P.S. I'd also like to quiet attempts to recover workers from errors to a
lower (and by default unlogged) logging level. The transition of a
worker into an error state should certainly be logged, but logging every
time we find it to still be in an error state seems to be excessive --
at least for a sparsely populated port bank use case.
Jess Holle wrote:
Jess Holle wrote:
Jess Holle wrote:
Mladen Turk wrote:
Jess Holle wrote:
Mladen Turk wrote:
Is there a means of achieving background-only (or nearly so)
testing of dead workers with mod_jk? That's what I'm looking for
in both jk and mod_proxy_ajp connectors. I guess I was
hoping/assuming it was there in mod_jk from reading the docs.
There is in the mod_jk (SVN trunk).
I've been reading this code now...
The watchdog thread looks very useful.

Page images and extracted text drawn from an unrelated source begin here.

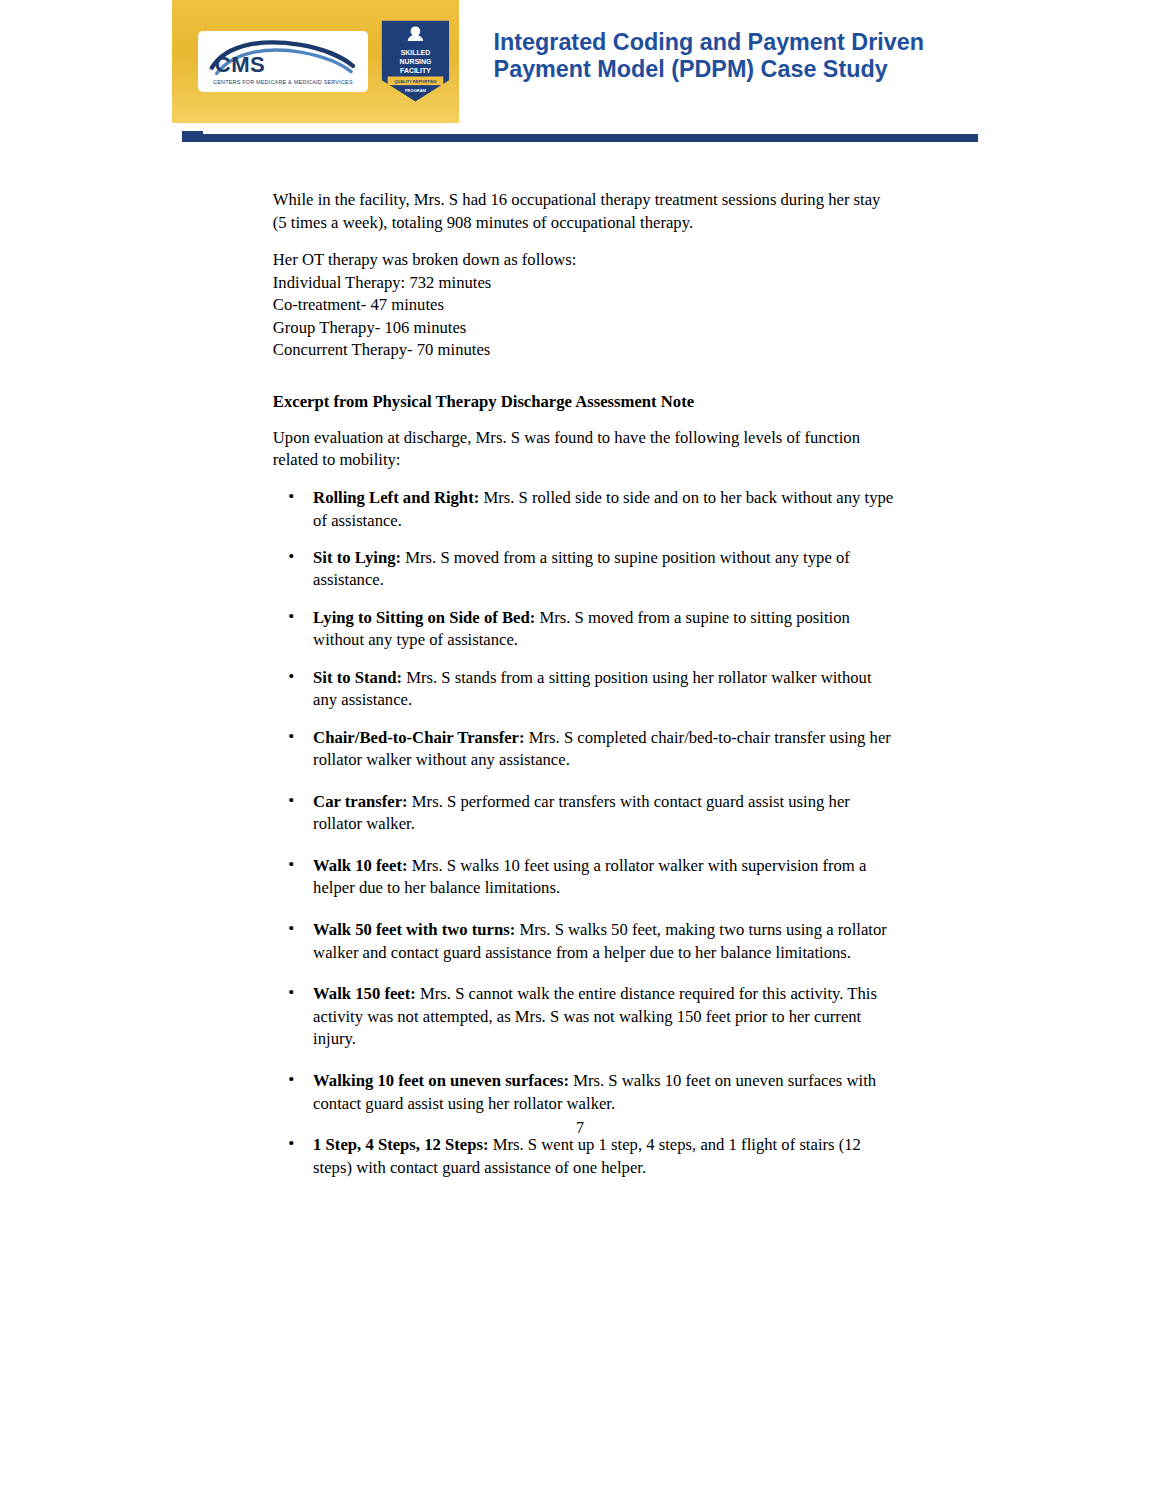CMS
CENTERS FOR MEDICARE & MEDICAID SERVICES
SKILLED NURSING FACILITY QUALITY REPORTING PROGRAM
Integrated Coding and Payment Driven
Payment Model (PDPM) Case Study
While in the facility, Mrs. S had 16 occupational therapy treatment sessions during her stay (5 times a week), totaling 908 minutes of occupational therapy.
Her OT therapy was broken down as follows:
Individual Therapy: 732 minutes
Co-treatment- 47 minutes
Group Therapy- 106 minutes
Concurrent Therapy- 70 minutes
Excerpt from Physical Therapy Discharge Assessment Note
Upon evaluation at discharge, Mrs. S was found to have the following levels of function related to mobility:
Rolling Left and Right: Mrs. S rolled side to side and on to her back without any type of assistance.
Sit to Lying: Mrs. S moved from a sitting to supine position without any type of assistance.
Lying to Sitting on Side of Bed: Mrs. S moved from a supine to sitting position without any type of assistance.
Sit to Stand: Mrs. S stands from a sitting position using her rollator walker without any assistance.
Chair/Bed-to-Chair Transfer: Mrs. S completed chair/bed-to-chair transfer using her rollator walker without any assistance.
Car transfer: Mrs. S performed car transfers with contact guard assist using her rollator walker.
Walk 10 feet: Mrs. S walks 10 feet using a rollator walker with supervision from a helper due to her balance limitations.
Walk 50 feet with two turns: Mrs. S walks 50 feet, making two turns using a rollator walker and contact guard assistance from a helper due to her balance limitations.
Walk 150 feet: Mrs. S cannot walk the entire distance required for this activity. This activity was not attempted, as Mrs. S was not walking 150 feet prior to her current injury.
Walking 10 feet on uneven surfaces: Mrs. S walks 10 feet on uneven surfaces with contact guard assist using her rollator walker.
1 Step, 4 Steps, 12 Steps: Mrs. S went up 1 step, 4 steps, and 1 flight of stairs (12 steps) with contact guard assistance of one helper.
7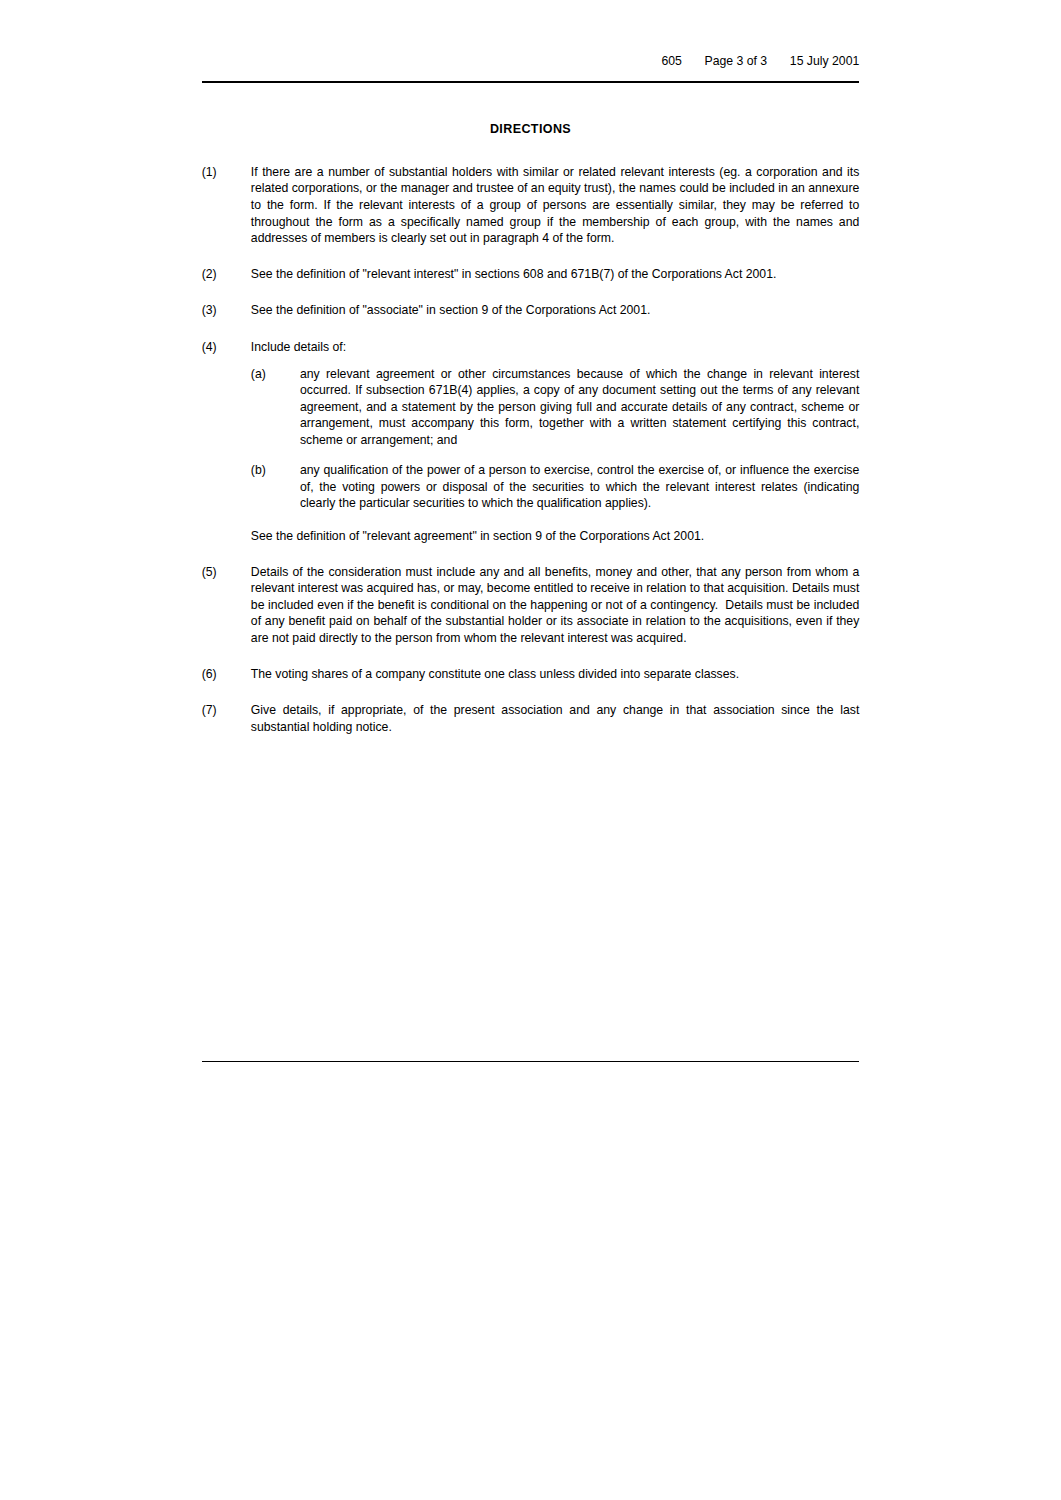605 Page 3 of 315 July 2001
DIRECTIONS
(1)
If there are a number of substantial holders with similar or related relevant interests (eg. a corporation and its related corporations, or the manager and trustee of an equity trust), the names could be included in an annexure to the form. If the relevant interests of a group of persons are essentially similar, they may be referred to throughout the form as a specifically named group if the membership of each group, with the names and addresses of members is clearly set out in paragraph 4 of the form.
(2)
See the definition of "relevant interest" in sections 608 and 671B(7) of the Corporations Act 2001.
(3)
See the definition of "associate" in section 9 of the Corporations Act 2001.
(4)
Include details of:
(a)
any relevant agreement or other circumstances because of which the change in relevant interest occurred. If subsection 671B(4) applies, a copy of any document setting out the terms of any relevant agreement, and a statement by the person giving full and accurate details of any contract, scheme or arrangement, must accompany this form, together with a written statement certifying this contract, scheme or arrangement; and
(b)
any qualification of the power of a person to exercise, control the exercise of, or influence the exercise of, the voting powers or disposal of the securities to which the relevant interest relates (indicating clearly the particular securities to which the qualification applies).
See the definition of "relevant agreement" in section 9 of the Corporations Act 2001.
(5)
Details of the consideration must include any and all benefits, money and other, that any person from whom a relevant interest was acquired has, or may, become entitled to receive in relation to that acquisition. Details must be included even if the benefit is conditional on the happening or not of a contingency. Details must be included of any benefit paid on behalf of the substantial holder or its associate in relation to the acquisitions, even if they are not paid directly to the person from whom the relevant interest was acquired.
(6)
The voting shares of a company constitute one class unless divided into separate classes.
(7)
Give details, if appropriate, of the present association and any change in that association since the last substantial holding notice.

If I understand it correctly,
the watchdog thread can do whatever it feels like but currently
mainly calls wc_maintain, which will only do work at most every
worker.maintain seconds, right?
connection_keepalive does not look like it really my bill, though.
I'm most worried about workers in an error state and ensuring that
they are rechecked every recover_wait_time -- but only by the
watchdog thread and ideally via a ping/pong. Currently
recover_workers appears to just put workers into a recovery state
where they'll be elligible to be tried again on a future request --
without checking whether the worker is actually accessible. That's
fine for some use cases, but explicitly what I want to avoid.
Are there any thoughts to have an option to have recover_workers() do
a ping prior to returning a working to a non-error state?
And, yes, a watchdog thread in mod_proxy_balancer /and /a reasonable
means of balancer invoking a ping via mod_proxy_ajp would be really
helpful as far as mod_proxy_ajp is concerned.
Another possibly simpler alternative: we could introduce a limit as to
how many workers we attempt to do (unforced) recoveries on for any
given request. Any request could likely tolerate a recovery attempt
or two. None should have to tolerate 6-12 recovery attempts just
because of a currently sparsely populated port range.
Thoughts?
--
Jess Holle